Copy out every line in the rows below that contains the word "True".

**DATA SECTION:**
"""
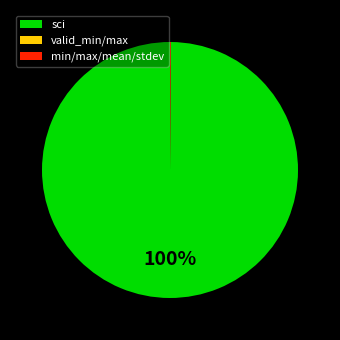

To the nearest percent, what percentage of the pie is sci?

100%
"""
"""
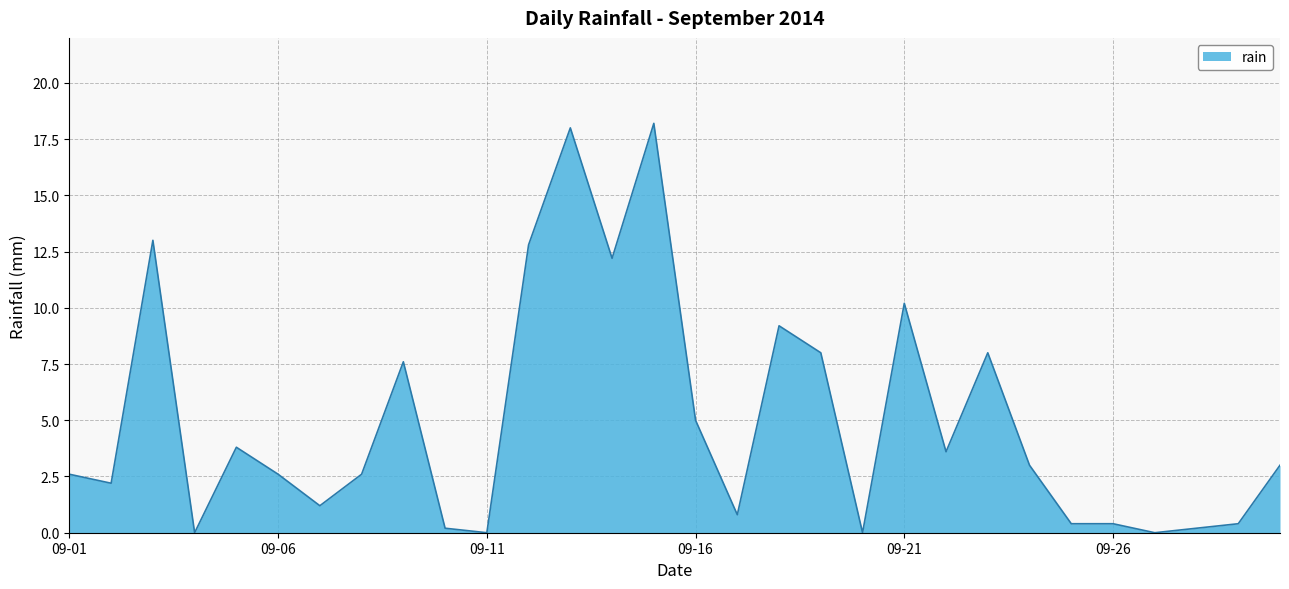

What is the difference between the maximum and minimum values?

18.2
"""
"""
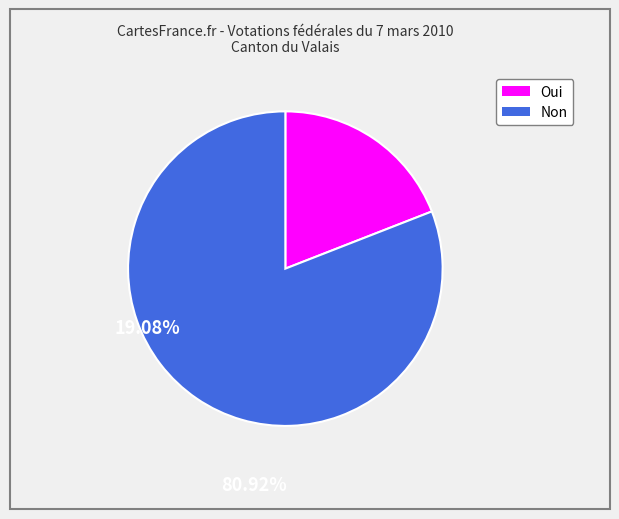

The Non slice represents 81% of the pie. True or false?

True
"""
**WRITTEN ANSWER:**
The Non slice represents 81% of the pie. True or false?
True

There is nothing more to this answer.